The military’s difficulties harnessing technology have been probed by the Defense Innovation Board, a 20-member panel of tech industry and government officials established last year by the Obama administration. It has called on the Pentagon to embrace artificial intelligence software and machine-learning technologies more aggressively, not just for big data analysis, but also for routine activities such as surveillance.
“Data as a strategic asset needs to be managed differently than it is now,” Schmidt said. Like Goldfein, he lamented that information is locked away in stovepipes and not accessible to the users that need it. He is proposing that the Defense Department create a central repository of data.

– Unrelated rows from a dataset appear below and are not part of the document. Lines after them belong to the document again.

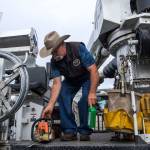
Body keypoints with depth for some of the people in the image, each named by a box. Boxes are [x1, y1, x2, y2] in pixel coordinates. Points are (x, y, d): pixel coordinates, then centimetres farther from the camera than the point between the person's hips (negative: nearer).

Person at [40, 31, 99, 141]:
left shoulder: (79, 48, -31)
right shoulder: (54, 62, -17)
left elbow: (94, 70, -31)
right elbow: (57, 83, -21)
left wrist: (92, 93, -37)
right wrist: (50, 105, -30)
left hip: (87, 78, -4)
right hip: (71, 80, 4)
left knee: (85, 100, -27)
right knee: (62, 97, -19)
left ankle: (85, 131, -9)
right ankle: (70, 131, -9)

Air Force intelligence officer Lt. Gen. Jack Shanahan told the Defense Business Board that on any given day the Air Force collects 22 terabytes of data. “You cannot exploit 22 terabytes of data the way we are doing things today. That is equivalent to five-and-a-half seasons of NFL video or two times the holdings of the entire printed version of the Library of Congress.”
Schmidt suggested many of the cultural barriers to innovation will be tough to take down. An illustration of the current environment is what he called a “two-display problem.” Operators work with dual systems because data is not integrated. That in itself explains the inefficiency and lack of interoperability seen across the military.
Schmidt said the Defense Innovation Board, over weeks-long listening tours, came to appreciate the complexity of the military’s data problems. Sensors that collect data are plentiful, but everyone is at a loss when it comes to fusion. “We told them, ‘That’s what you want but you’re not on your way to building that,’” said Schmidt. “Our recommendation is to create the conditions. You have a lot of information coming in, stored and forgotten. Nobody knows what to do. We keep encountering this over and over again.”
The solution? The Pentagon needs to beef up its talent base, Schmidt said. “They need software people. I would say this applies to the U.S. government in general. There is a lack of computer scientists.”
The big takeaway is a familiar one: The military has to start doing business differently. “The people we met are impressive,” said Schmidt. “The systems are horrific. At some point there will be some kind of crisis that will bring this into form.”